車内で会った女性の降りた駅

ブダペストを後にして列車に乗り込んだ私。



早速、次の目的地について勉強を始めました。









夕暮れの窓際でガイドブックを広げていると、



「ここ空いていますか?」



と声が聞こえました。



「はい、どうぞ。」




声の聞こえた方に振り向くと、スラリと背の高い綺麗な女性が立っていました。



彼女の目と目が合ったので、軽く微笑むと、全く関心の無いような素振りで目の前に座りました。



小心者の私はちょっとショックを受けて、何もなかったようにまたガイドブックを読み続けました。
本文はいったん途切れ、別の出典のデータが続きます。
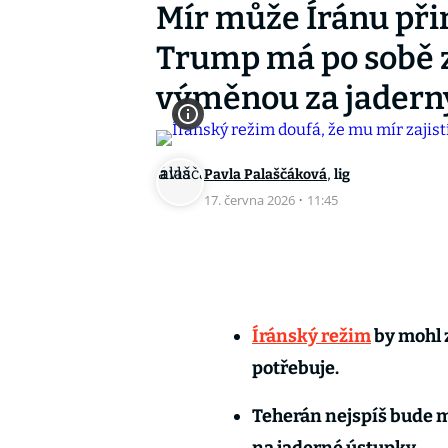
Mír může Íránu přin
Trump má po sobě z
výměnou za jaderný
,
Pavla Palaščáková
lig
17. června 2026
·
11:45
Íránský režim
by mohl z
potřebuje.
Teherán nejspíš bude m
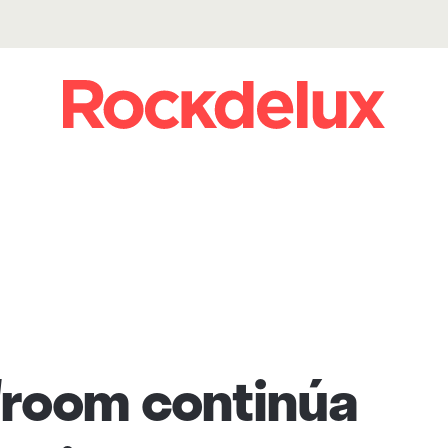
room continúa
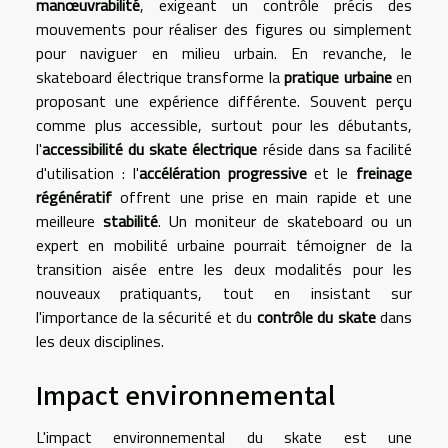
manœuvrabilité
, exigeant un contrôle précis des
mouvements pour réaliser des figures ou simplement
pour naviguer en milieu urbain. En revanche, le
skateboard électrique transforme la
pratique urbaine
en
proposant une expérience différente. Souvent perçu
comme plus accessible, surtout pour les débutants,
l'
accessibilité du skate électrique
réside dans sa facilité
d'utilisation : l'
accélération progressive
et le
freinage
régénératif
offrent une prise en main rapide et une
meilleure
stabilité
. Un moniteur de skateboard ou un
expert en mobilité urbaine pourrait témoigner de la
transition aisée entre les deux modalités pour les
nouveaux pratiquants, tout en insistant sur
l'importance de la sécurité et du
contrôle du skate
dans
les deux disciplines.
Impact environnemental
L'impact environnemental du skate est une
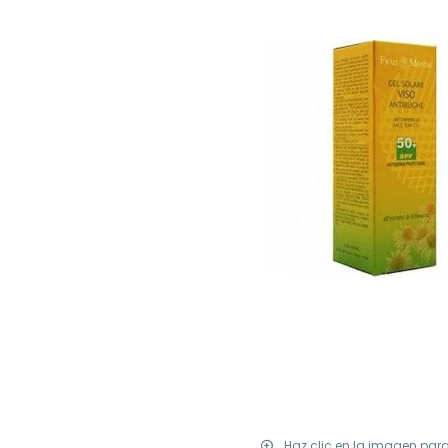
Haz clic en la imagen par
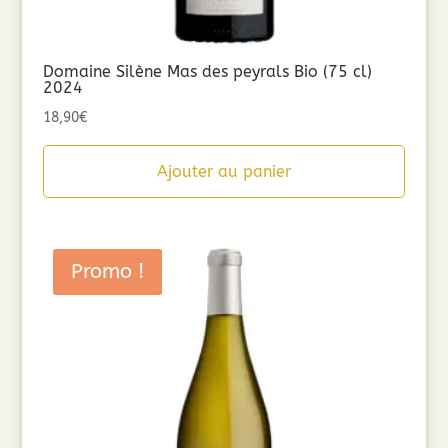
Domaine Silène Mas des peyrals Bio (75 cl)
2024
18,90
€
Ajouter au panier
Promo !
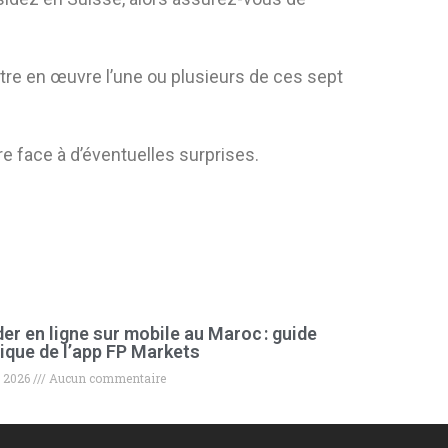
tre en œuvre l’une ou plusieurs de ces sept
 face à d’éventuelles surprises.
er en ligne sur mobile au Maroc : guide
ique de l’app FP Markets
t 2026
Aucun commentaire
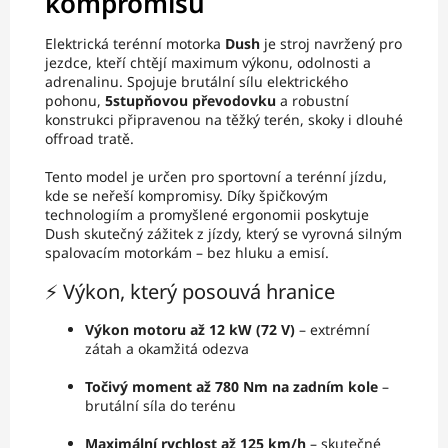
kompromisů
Elektrická terénní motorka
Dush
je stroj navržený pro
jezdce, kteří chtějí maximum výkonu, odolnosti a
adrenalinu. Spojuje brutální sílu elektrického
pohonu,
5stupňovou převodovku
a robustní
konstrukci připravenou na těžký terén, skoky i dlouhé
offroad tratě.
Tento model je určen pro sportovní a terénní jízdu,
kde se neřeší kompromisy. Díky špičkovým
technologiím a promyšlené ergonomii poskytuje
Dush skutečný zážitek z jízdy, který se vyrovná silným
spalovacím motorkám – bez hluku a emisí.
⚡ Výkon, který posouvá hranice
Výkon motoru až 12 kW (72 V)
– extrémní
zátah a okamžitá odezva
Točivý moment až 780 Nm na zadním kole
–
brutální síla do terénu
Maximální rychlost až 125 km/h
– skutečné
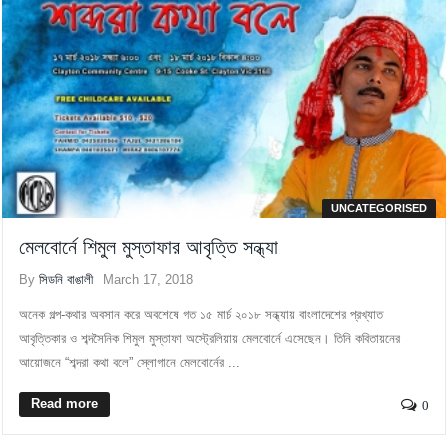
UNCATEGORISED
মেলবোর্নে শিমুল মুস্তাফার আবৃত্তি সন্ধ্যা
By
সিডনি বাঙালী
March 17, 2018
অনেক গল্প-কথার অবসান করে অবশেষে গত ১৫ মার্চ ২০১৮ সন্ধ্যায় বাংলাদেশের প্রখ্যাত
আবৃত্তিকার ও শব্দসৈনিক শিমুল মুস্তাফা অস্ট্রেলিয়ায় মেলবোর্নে এসেছেন। তিনি কবিতায়নের
আয়োজনে “শব্দরা কথা বলে” স্লোগানে মেলবোর্নের ...
Read more
0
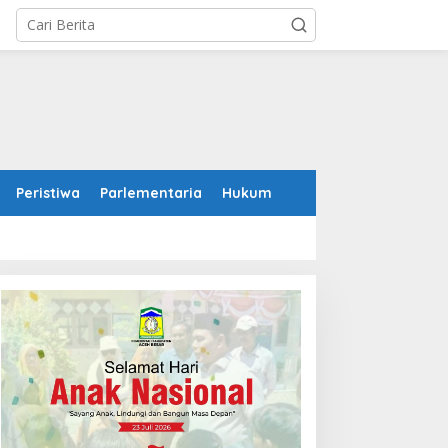
Peristiwa
Parlementaria
Hukum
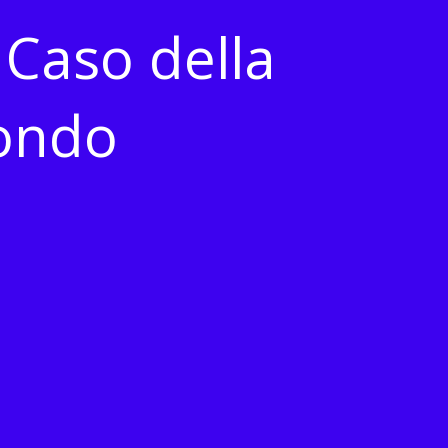
 Caso della
Mondo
それから1時間ほど経ってからでしょうか、何故か急に彼女から話しかけられました。



「どこから来たの?」



「日本です。あなたは?」



そんな他愛もない内容でした。



「私はブラチスラバに住んでいるのだけれど、ブダペストに住んでいる学生時代の友達に会いに行っていたの。



今はその帰りで、月に1回はお互いに会いに行っているの。」



そう、彼女は私に言いました。



ただ頷いて「あ、そう?」とだけ言う私に、更に話を続けました。



「ブラチスラバは行った事ある?すごく素敵な街よ。 



旧市街は一度は行った方がいいわ。  そこから離れると近代的な街だから見るところはないけどね。」





正直、最初の印象が悪かったので、あまり話をする気分ではありません。

でも、一方的に彼女は話しかけてきて、その話の内容は、未知であるブラチスラバのことなので興味はあります。



しばらく話を聞くことにしました。





でも、話をしてみると気さくな感じで、初めの悪い印象はすぐに払拭されました(←単純汗



私も日本の話や、ブダペストに来ることになった経緯などを話し始めました。



彼女にとっても日本は異国のこと。日本人と話すのは初めてだと言っていました。







そうして1時間弱ぐらい話した頃、彼女は乗り換える駅だからと降りていきました。



ウィーンで乗換えだとばかり思っていたので、ガッカリしたのは否めません。



でも、ここの駅で乗り換えた方が近いのだそうです。






「HWGYESHALOM」





という駅でした。



トーマスクック時刻表には載っていません。







旅行者には無関係の小さな駅。



でも、さっき知り合った女性が降りたという事で、私にとっては少し意味のある駅になりました。







「さよなら。」



と別れる二人。





一期一会。



だから旅行って素敵。



でも、親しくなった分の淋しさもあります。



「もう会うことはないかもしれない・・・」



そう思う気持ちが、何でもない出会いを素敵に感じさせているのかもしれません。